[Recorded information Boundary: Start]

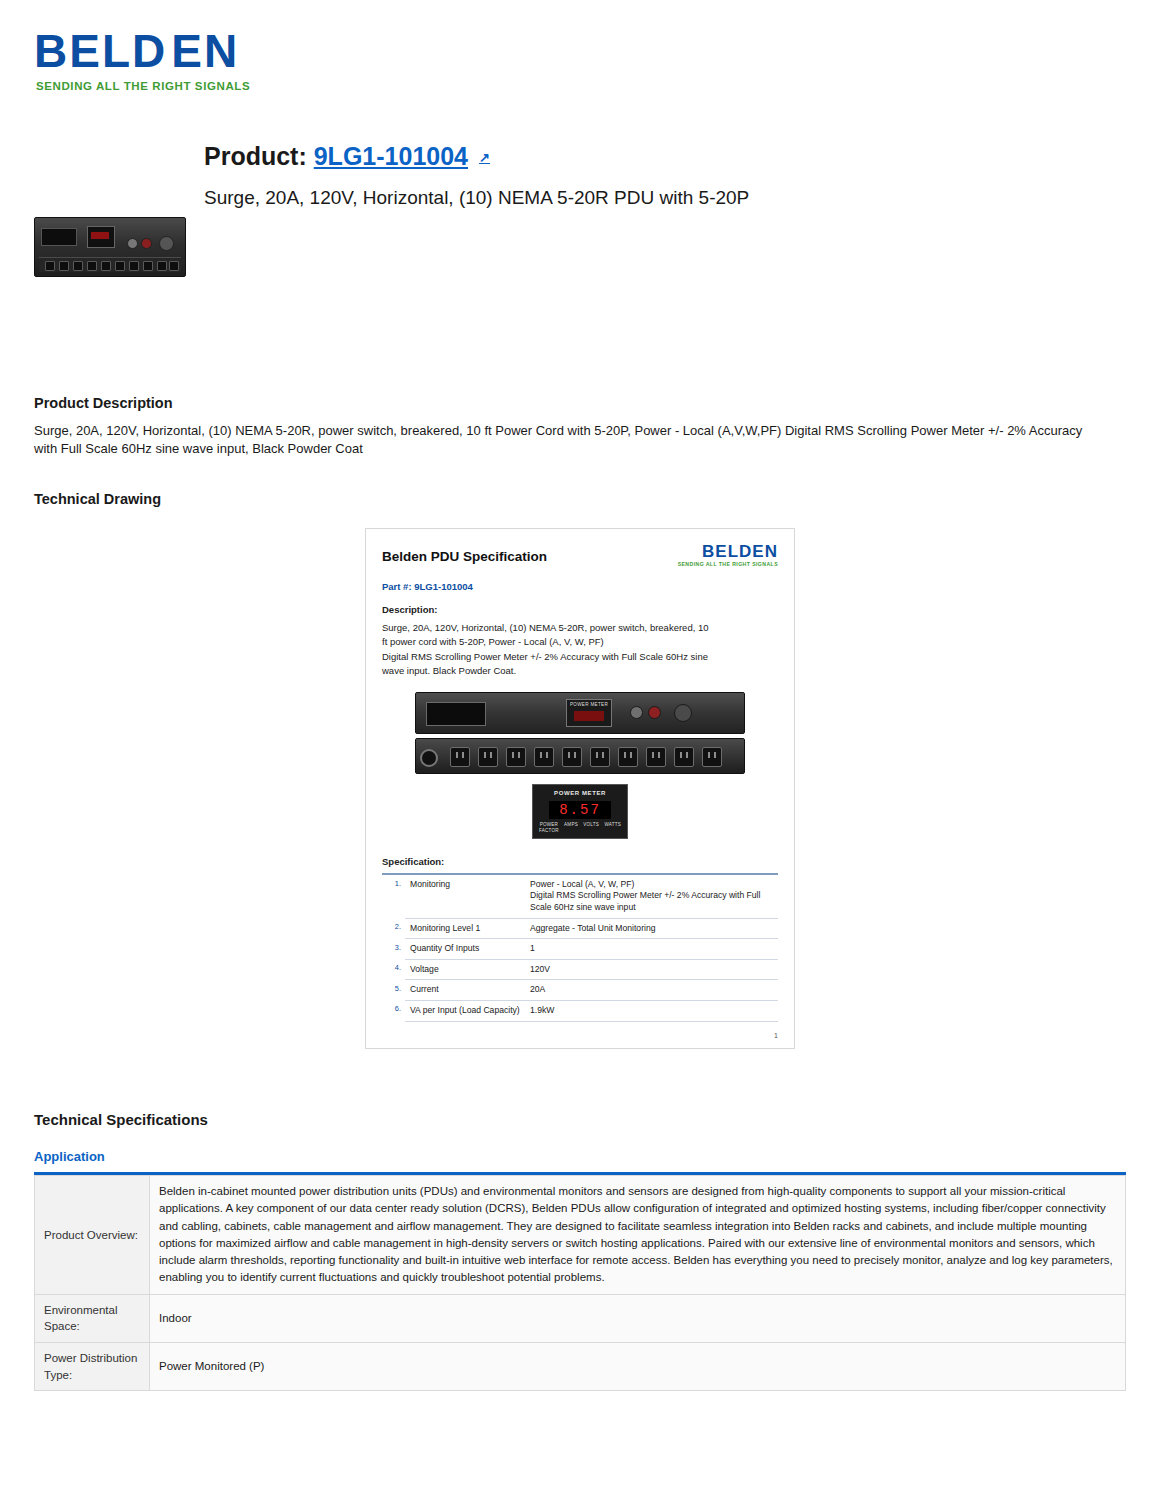BELDEN
Sending all the right signals
Product: 9LG1-101004 ↗
Surge, 20A, 120V, Horizontal, (10) NEMA 5-20R PDU with 5-20P
Product Description
Surge, 20A, 120V, Horizontal, (10) NEMA 5-20R, power switch, breakered, 10 ft Power Cord with 5-20P, Power - Local (A,V,W,PF) Digital RMS Scrolling Power Meter +/- 2% Accuracy with Full Scale 60Hz sine wave input, Black Powder Coat
Technical Drawing
Belden PDU Specification
BELDEN
Sending all the right signals
Part #: 9LG1-101004
Description:
Surge, 20A, 120V, Horizontal, (10) NEMA 5-20R, power switch, breakered, 10 ft power cord with 5-20P, Power - Local (A, V, W, PF)
Digital RMS Scrolling Power Meter +/- 2% Accuracy with Full Scale 60Hz sine wave input. Black Powder Coat.
POWER METER
POWER METER
8.57
POWER
FACTOR AMPS VOLTS WATTS
Specification:
| 1. | Monitoring | Power - Local (A, V, W, PF) Digital RMS Scrolling Power Meter +/- 2% Accuracy with Full Scale 60Hz sine wave input |
| 2. | Monitoring Level 1 | Aggregate - Total Unit Monitoring |
| 3. | Quantity Of Inputs | 1 |
| 4. | Voltage | 120V |
| 5. | Current | 20A |
| 6. | VA per Input (Load Capacity) | 1.9kW |
1
Technical Specifications
Application
| Product Overview: | Belden in-cabinet mounted power distribution units (PDUs) and environmental monitors and sensors are designed from high-quality components to support all your mission-critical applications. A key component of our data center ready solution (DCRS), Belden PDUs allow configuration of integrated and optimized hosting systems, including fiber/copper connectivity and cabling, cabinets, cable management and airflow management. They are designed to facilitate seamless integration into Belden racks and cabinets, and include multiple mounting options for maximized airflow and cable management in high-density servers or switch hosting applications. Paired with our extensive line of environmental monitors and sensors, which include alarm thresholds, reporting functionality and built-in intuitive web interface for remote access. Belden has everything you need to precisely monitor, analyze and log key parameters, enabling you to identify current fluctuations and quickly troubleshoot potential problems. |
| Environmental Space: | Indoor |
| Power Distribution Type: | Power Monitored (P) |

[Recorded information Boundary: End]

◆ Exercise goal: What is needed is an exact copy of each line from the top of the data above through the line containing "input, Black Powder Coat", with no pictures.

◆ Answer to this task:
BELDEN
Sending all the right signals
Product: 9LG1-101004 ↗
Surge, 20A, 120V, Horizontal, (10) NEMA 5-20R PDU with 5-20P
Product Description
Surge, 20A, 120V, Horizontal, (10) NEMA 5-20R, power switch, breakered, 10 ft Power Cord with 5-20P, Power - Local (A,V,W,PF) Digital RMS Scrolling Power Meter +/- 2% Accuracy with Full Scale 60Hz sine wave input, Black Powder Coat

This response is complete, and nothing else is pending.